*** Given records ***
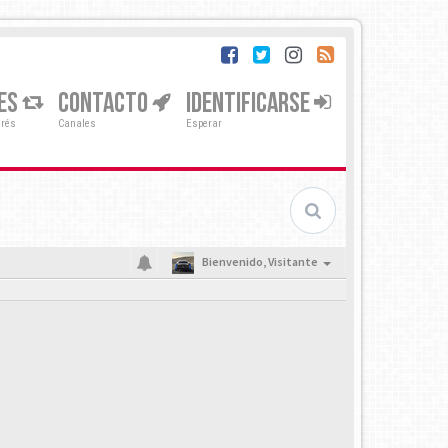
ES
CONTACTO
IDENTIFICARSE
erés
Canales
Esperar
Bienvenido,
Visitante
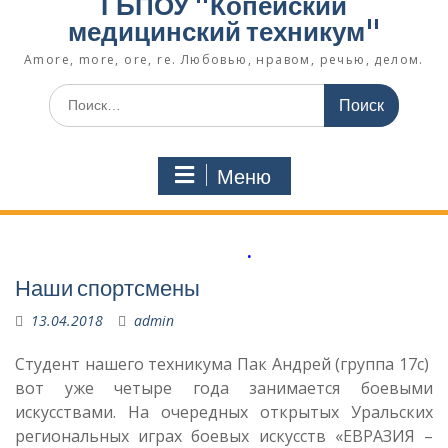
ГБПОУ "Копейский
медицинский техникум"
Amore, more, ore, re. Любовью, нравом, речью, делом.
Поиск
по:
Меню
.
Наши спортсмены
13.04.2018
admin
Студент нашего техникума Пак Андрей (группа 17с)
вот уже четыре года занимается боевыми
искусствами. На очередных открытых Уральских
региональных играх боевых искусств «ЕВРАЗИЯ –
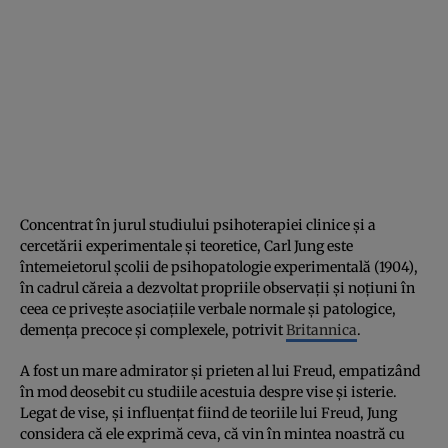
Concentrat în jurul studiului psihoterapiei clinice și a
cercetării experimentale și teoretice, Carl Jung este
întemeietorul școlii de psihopatologie experimentală (1904),
în cadrul căreia a dezvoltat propriile observații și noțiuni în
ceea ce privește asociațiile verbale normale și patologice,
demența precoce și complexele, potrivit
Britannica
.
A fost un mare admirator și prieten al lui Freud, empatizând
în mod deosebit cu studiile acestuia despre vise și isterie.
Legat de vise, și influențat fiind de teoriile lui Freud, Jung
considera că ele exprimă ceva, că vin în mintea noastră cu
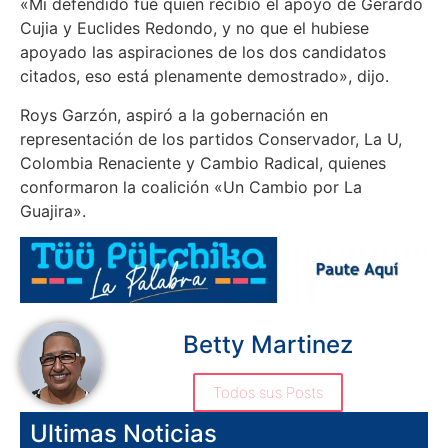
«Mi defendido fue quien recibió el apoyo de Gerardo
Cujia y Euclides Redondo, y no que el hubiese
apoyado las aspiraciones de los dos candidatos
citados, eso está plenamente demostrado», dijo.
Roys Garzón, aspiró a la gobernación en
representación de los partidos Conservador, La U,
Colombia Renaciente y Cambio Radical, quienes
conformaron la coalición «Un Cambio por La
Guajira».
Betty Martinez
Todos sus Posts
Ultimas Noticias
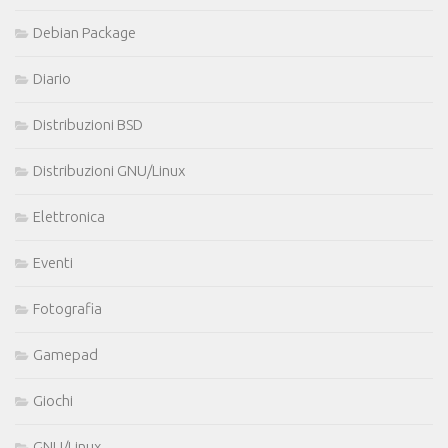
Debian Package
Diario
Distribuzioni BSD
Distribuzioni GNU/Linux
Elettronica
Eventi
Fotografia
Gamepad
Giochi
GNU/Linux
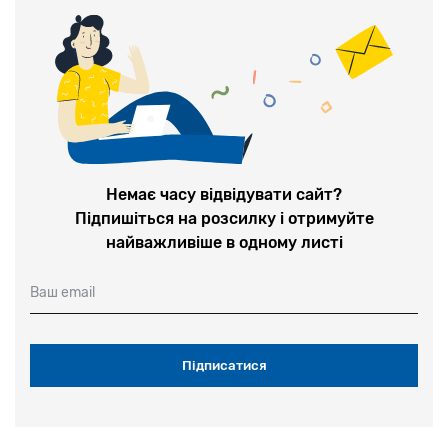
Немає часу відвідувати сайт?
Підпишіться на розсилку і отримуйте
найважливіше в одному листі
Ваш email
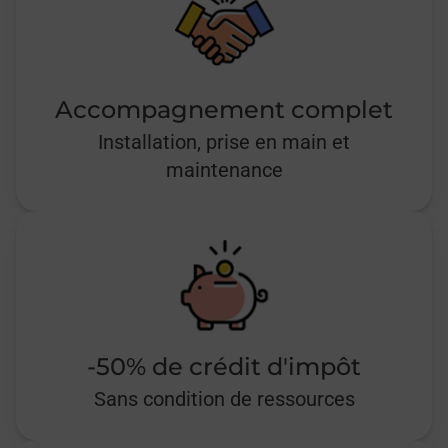
Accompagnement complet
Installation, prise en main et
maintenance
-50% de crédit d'impôt
Sans condition de ressources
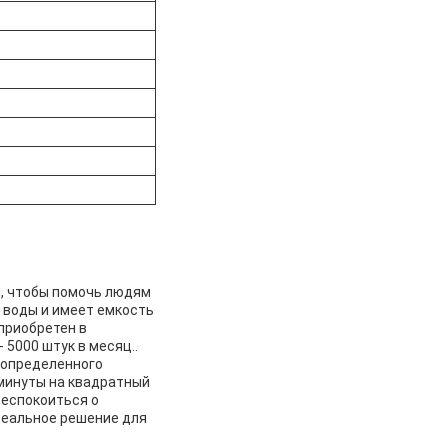
й, чтобы помочь людям
 воды и имеет емкость
приобретен в
 5000 штук в месяц..
 определенного
 минуты на квадратный
беспокоиться о
деальное решение для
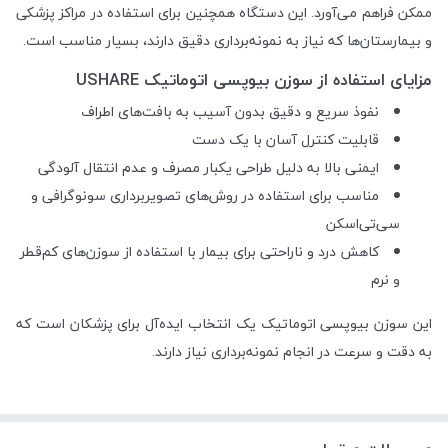
ممکن فراهم می‌آورد. این دستگاه همچنین برای استفاده در مراکز پزشکی
و بیمارستان‌ها که نیاز به نمونه‌برداری دقیق دارند، بسیار مناسب است.
مزایای استفاده از سوزن بیوپسی اتوماتیک USHARE
نفوذ سریع و دقیق بدون آسیب به بافت‌های اطراف
قابلیت کنترل آسان با یک دست
ایمنی بالا به دلیل طراحی یکبار مصرف و عدم انتقال آلودگی
مناسب برای استفاده در روش‌های تصویربرداری سونوگرافی و
سی‌تی‌اسکن
کاهش درد و ناراحتی برای بیمار با استفاده از سوزن‌های کم‌قطر
و نرم
این سوزن بیوپسی اتوماتیک یک انتخاب ایده‌آل برای پزشکان است که
به دقت و سرعت در انجام نمونه‌برداری نیاز دارند.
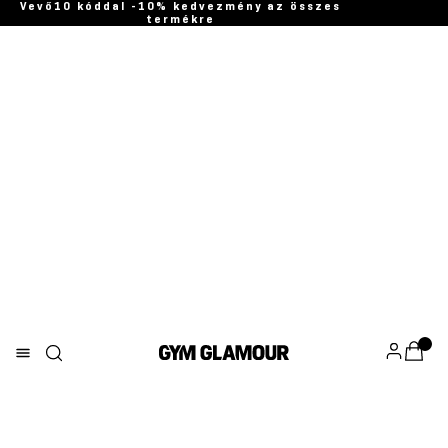
Vevő10 kóddal -10% kedvezmény az összes
termékre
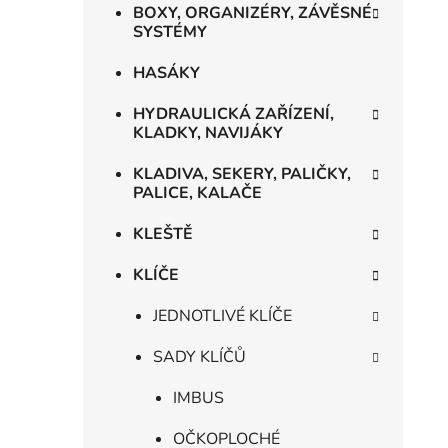
BOXY, ORGANIZÉRY, ZÁVĚSNÉ
SYSTÉMY
i
HASÁKY
HYDRAULICKÁ ZAŘÍZENÍ,
KLADKY, NAVIJÁKY
KLADIVA, SEKERY, PALIČKY,
PALICE, KALAČE
KLEŠTĚ
KLÍČE
JEDNOTLIVÉ KLÍČE
SADY KLÍČŮ
IMBUS
OČKOPLOCHÉ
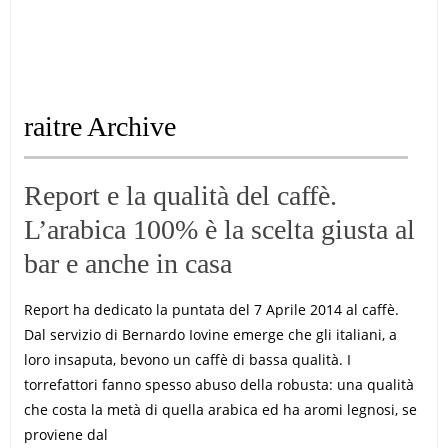
raitre Archive
Report e la qualità del caffè.
L’arabica 100% è la scelta giusta al
bar e anche in casa
Report ha dedicato la puntata del 7 Aprile 2014 al caffè.
Dal servizio di Bernardo Iovine emerge che gli italiani, a
loro insaputa, bevono un caffè di bassa qualità. I
torrefattori fanno spesso abuso della robusta: una qualità
che costa la metà di quella arabica ed ha aromi legnosi, se
proviene dal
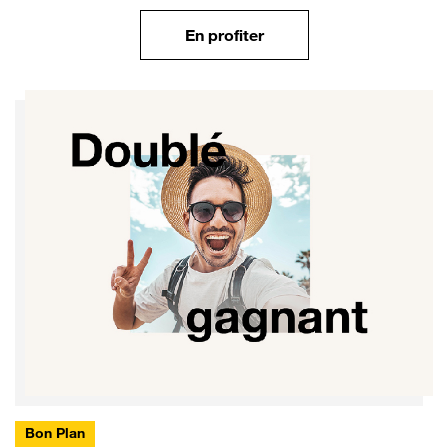
En profiter
Bon Plan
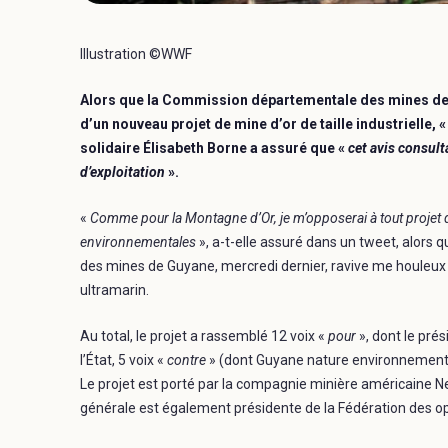
Illustration ©WWF
Alors que la Commission départementale des mines de 
d’un nouveau projet de mine d’or de taille industrielle, 
solidaire Élisabeth Borne a assuré que «
cet avis consult
d’exploitation
».
«
Comme pour la Montagne d’Or, je m’opposerai à tout projet
environnementales
», a-t-elle assuré dans un tweet, alors
des mines de Guyane, mercredi dernier, ravive me houleux 
ultramarin.
Au total, le projet a rassemblé 12 voix «
pour
», dont le prés
l’État, 5 voix «
contre
» (dont Guyane nature environnement,
Le projet est porté par la compagnie minière américaine N
générale est également présidente de la Fédération des o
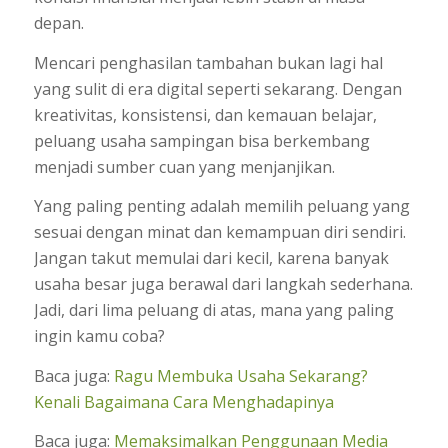
depan.
Mencari penghasilan tambahan bukan lagi hal
yang sulit di era digital seperti sekarang. Dengan
kreativitas, konsistensi, dan kemauan belajar,
peluang usaha sampingan bisa berkembang
menjadi sumber cuan yang menjanjikan.
Yang paling penting adalah memilih peluang yang
sesuai dengan minat dan kemampuan diri sendiri.
Jangan takut memulai dari kecil, karena banyak
usaha besar juga berawal dari langkah sederhana.
Jadi, dari lima peluang di atas, mana yang paling
ingin kamu coba?
Baca juga:
Ragu Membuka Usaha Sekarang?
Kenali Bagaimana Cara Menghadapinya
Baca juga:
Memaksimalkan Penggunaan Media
*** End of Given records ***
* Instruction
Where a line of the listing holds "دارند", show that line.

* Output
و بیمارستان‌ها که نیاز به نمونه‌برداری دقیق دارند، بسیار مناسب است.
به دقت و سرعت در انجام نمونه‌برداری نیاز دارند.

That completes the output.